● 文書の抜粋:
岩手へボランティア、津波被害の三陸でがれき撤去【番外編】

文と写真:越智 隆治

写真:ワカメに塩を絡めるミキサーを引き上げる拡大ワカメに塩を絡めるミキサーを引き上げる

写真:ホタテ養殖用の網を引き上げると、砂泥が一緒に海中に巻き上がった拡大ホタテ養殖用の網を引き上げると、砂泥が一緒に海中に巻き上がった

写真:海中作業によって、浮遊物の舞う海中でけなげに卵を守り続けるアイナメのオス拡大海中作業によって、浮遊物の舞う海中でけなげに卵を守り続けるアイナメのオス

写真:金色の宝石のように美しいアイナメの卵拡大金色の宝石のように美しいアイナメの卵

写真:今回、がれき撤去作業に参加したダイバーたち。後列右から3人目がくまちゃんこと、佐藤寛志さん拡大今回、がれき撤去作業に参加したダイバーたち。後列右から3人目がくまちゃんこと、佐藤寛志さん

写真:海中に張られた土台のロープに、ワカメの種の付いた糸を巻き付ける作業を行う拡大海中に張られた土台のロープに、ワカメの種の付いた糸を巻き付ける作業を行う

写真:「良い感じで種が成長してるぞ」とうれしそうにワカメの種を引き上げる漁師さん
拡大「良い感じで種が成長してるぞ」とうれしそうにワカメの種を引き上げる漁師さん

 震災から8カ月が過ぎた。先日、5月に岩手の海中がれき撤去作業を手伝うボランティア作業に参加して以来、2度目のボランティアに参加してきた。今回作業を行ったのは、大船渡市三陸町越喜来(おきらい)の甫嶺(ほれい)・鬼沢漁港。

● 提供データ:
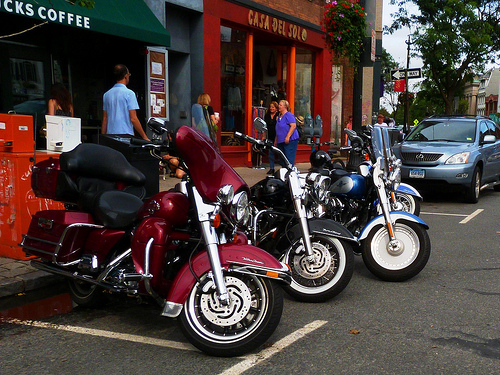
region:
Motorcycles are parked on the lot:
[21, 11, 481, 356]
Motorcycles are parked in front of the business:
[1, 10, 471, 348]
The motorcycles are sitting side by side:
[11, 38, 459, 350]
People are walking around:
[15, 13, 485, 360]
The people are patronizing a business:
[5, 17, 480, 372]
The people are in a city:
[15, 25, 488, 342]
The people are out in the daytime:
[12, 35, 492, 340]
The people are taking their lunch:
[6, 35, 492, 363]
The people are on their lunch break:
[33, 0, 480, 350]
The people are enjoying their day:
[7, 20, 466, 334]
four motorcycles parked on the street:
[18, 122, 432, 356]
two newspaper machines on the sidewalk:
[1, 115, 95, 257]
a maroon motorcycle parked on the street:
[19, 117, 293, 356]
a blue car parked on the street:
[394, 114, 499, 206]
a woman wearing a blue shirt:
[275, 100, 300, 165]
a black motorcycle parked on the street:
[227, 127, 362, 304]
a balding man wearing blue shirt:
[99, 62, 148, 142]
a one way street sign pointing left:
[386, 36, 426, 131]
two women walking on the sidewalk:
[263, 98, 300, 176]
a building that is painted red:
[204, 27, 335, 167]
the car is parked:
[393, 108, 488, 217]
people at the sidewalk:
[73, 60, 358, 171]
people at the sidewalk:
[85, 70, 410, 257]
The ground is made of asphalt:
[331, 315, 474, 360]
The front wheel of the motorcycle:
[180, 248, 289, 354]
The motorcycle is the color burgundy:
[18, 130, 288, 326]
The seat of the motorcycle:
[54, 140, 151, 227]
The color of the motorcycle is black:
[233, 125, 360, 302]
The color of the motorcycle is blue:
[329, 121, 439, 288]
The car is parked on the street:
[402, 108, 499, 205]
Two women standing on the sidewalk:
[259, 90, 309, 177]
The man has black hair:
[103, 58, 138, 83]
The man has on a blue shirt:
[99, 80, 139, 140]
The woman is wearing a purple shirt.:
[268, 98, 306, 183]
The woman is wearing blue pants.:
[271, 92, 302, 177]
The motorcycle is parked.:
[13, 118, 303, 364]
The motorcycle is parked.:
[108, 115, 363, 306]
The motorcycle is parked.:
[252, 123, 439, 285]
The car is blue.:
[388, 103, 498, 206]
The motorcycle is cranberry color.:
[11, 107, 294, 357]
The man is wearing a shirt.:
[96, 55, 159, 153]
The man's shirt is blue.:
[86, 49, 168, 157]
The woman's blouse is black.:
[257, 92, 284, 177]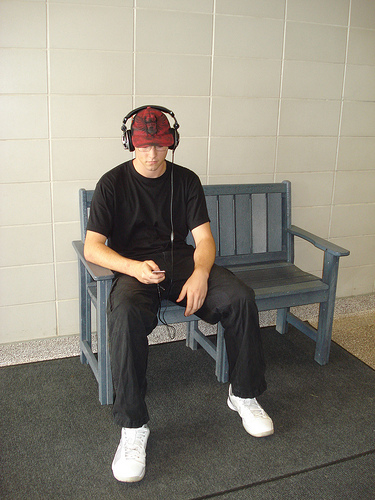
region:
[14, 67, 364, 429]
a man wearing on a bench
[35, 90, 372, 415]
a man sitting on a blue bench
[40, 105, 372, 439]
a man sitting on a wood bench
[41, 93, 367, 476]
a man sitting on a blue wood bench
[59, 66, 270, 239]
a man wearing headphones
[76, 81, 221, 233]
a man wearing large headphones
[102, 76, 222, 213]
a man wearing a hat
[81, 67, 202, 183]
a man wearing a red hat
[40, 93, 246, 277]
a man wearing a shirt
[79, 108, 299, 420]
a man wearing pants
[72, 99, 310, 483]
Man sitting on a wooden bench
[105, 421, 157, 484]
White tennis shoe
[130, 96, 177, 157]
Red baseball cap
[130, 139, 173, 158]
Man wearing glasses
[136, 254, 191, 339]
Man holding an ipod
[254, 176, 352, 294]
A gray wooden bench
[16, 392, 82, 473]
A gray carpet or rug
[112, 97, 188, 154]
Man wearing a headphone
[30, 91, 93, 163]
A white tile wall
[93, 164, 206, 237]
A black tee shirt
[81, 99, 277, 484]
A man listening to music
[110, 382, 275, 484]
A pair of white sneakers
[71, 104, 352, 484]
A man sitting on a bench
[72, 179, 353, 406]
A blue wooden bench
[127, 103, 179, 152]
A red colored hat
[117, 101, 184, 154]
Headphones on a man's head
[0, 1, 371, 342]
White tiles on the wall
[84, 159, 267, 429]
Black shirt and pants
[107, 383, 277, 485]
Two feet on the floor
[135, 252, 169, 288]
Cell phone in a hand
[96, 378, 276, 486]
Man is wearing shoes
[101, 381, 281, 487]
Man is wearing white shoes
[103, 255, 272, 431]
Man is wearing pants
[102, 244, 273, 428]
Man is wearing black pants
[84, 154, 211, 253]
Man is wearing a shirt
==
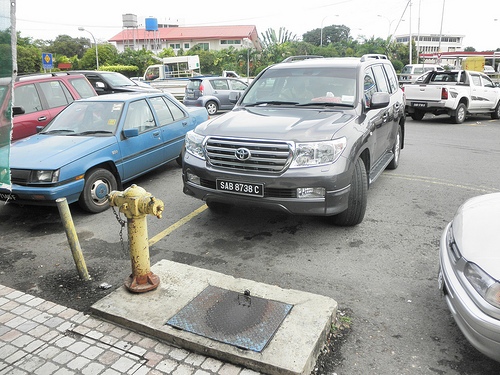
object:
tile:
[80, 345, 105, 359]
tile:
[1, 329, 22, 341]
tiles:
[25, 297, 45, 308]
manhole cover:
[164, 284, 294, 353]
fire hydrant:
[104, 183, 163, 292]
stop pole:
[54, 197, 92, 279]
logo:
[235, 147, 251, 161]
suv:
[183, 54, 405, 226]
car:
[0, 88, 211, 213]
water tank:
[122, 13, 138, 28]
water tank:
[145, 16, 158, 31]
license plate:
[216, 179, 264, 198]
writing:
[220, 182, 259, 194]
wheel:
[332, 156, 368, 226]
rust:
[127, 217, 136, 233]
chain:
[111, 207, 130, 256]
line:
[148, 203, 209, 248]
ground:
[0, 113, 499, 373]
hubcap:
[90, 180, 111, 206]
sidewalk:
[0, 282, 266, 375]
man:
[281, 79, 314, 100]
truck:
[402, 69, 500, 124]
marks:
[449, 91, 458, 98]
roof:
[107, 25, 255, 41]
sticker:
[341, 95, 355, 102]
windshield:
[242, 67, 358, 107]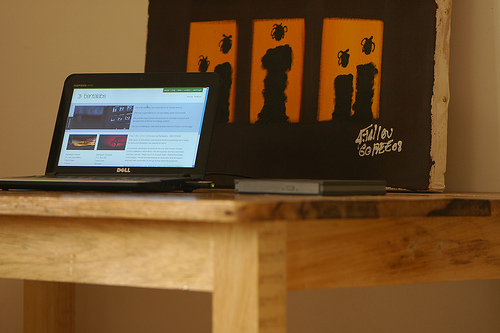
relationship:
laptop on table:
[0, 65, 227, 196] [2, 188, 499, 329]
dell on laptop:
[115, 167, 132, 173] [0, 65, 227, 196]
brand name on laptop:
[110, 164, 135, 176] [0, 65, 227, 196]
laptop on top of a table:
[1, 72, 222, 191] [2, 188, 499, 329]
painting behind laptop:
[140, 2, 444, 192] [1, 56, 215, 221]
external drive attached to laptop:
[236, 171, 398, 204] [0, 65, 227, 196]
==
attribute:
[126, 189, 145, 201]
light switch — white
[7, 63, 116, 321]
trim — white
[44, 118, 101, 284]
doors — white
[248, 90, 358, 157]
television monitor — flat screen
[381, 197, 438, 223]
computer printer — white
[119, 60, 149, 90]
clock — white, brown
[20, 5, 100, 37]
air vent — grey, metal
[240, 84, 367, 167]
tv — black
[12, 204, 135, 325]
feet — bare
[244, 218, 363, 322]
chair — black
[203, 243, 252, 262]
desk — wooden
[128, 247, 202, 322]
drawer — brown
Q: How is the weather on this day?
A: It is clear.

● 作業の指示:
A – 三陸のがれき撤去ボランティアの記事について、次の問いに答えてください。
(i) 記事の時点で、震災から何カ月が過ぎていますか。
(ii) 1度目のボランティアに参加したのは何月ですか。
(iii) ダイバーたちの写真で、後列右から3人目にいるのは誰ですか。
B – 三陸のがれき撤去ボランティアの記事を、最後の文の後から書き進めてください。
これらの記録は、上の文書とは関係がありません。

● 解答一覧:
A –
(i) 8カ月です。
(ii) 5月です。
(iii) くまちゃんこと、佐藤寛志さんです。

B –
 この地域では、震災後発足した、NPO法人・三陸ボランティアダイバーズが、地元漁業関係者と協力して、津波後かなり早い時期から、ボランティアを熱望するダイバーを受け入れて、海中がれき撤去作業を継続して行っている。地元漁業関係者との協力体制もしっかり取れていて、他の被災エリアに先駆けて作業の効果は明白に現れている。

 しかしながら、撤去作業の範囲は広く、多くのボランティアダイバーががれきを引き揚げたとしても、海底には作業を必要とする場所はまだまだたくさんあるようだ。今回潜った甫嶺・鬼沢漁港でも、これまでに何回も作業が行われたと聞いていたが、この日も大量のがれきが海中から引き揚げられた。砂泥地の多い海中では、がれきにロープを結びつけて、船に引き揚げる作業を続ければ続けるほど、砂泥が巻き上がり、視界が阻まれる。目の前にいるダイバーでさえ、見えなくなることも。

 前回訪れた時には、作業の状況を撮影することで精いっぱいだったが、今回は作業の合間にこの海中で生きる生物たちにも注目する時間があった。海中には、大きなウニやアワビが岩礁のあちこちに張り付いているのが目についた。アイナメという魚は、オスが卵を守るのだそうだが、この時期このアイナメのオスが単独で産みつけられた卵を守り続けるシーンが目についた。卵のアップシーンは驚くほど美しい。ほかにも、時折見かけるキヌバリや、タケギンポなど北の海に住む魚たちの姿に一時、心癒やされながらの作業が続いた。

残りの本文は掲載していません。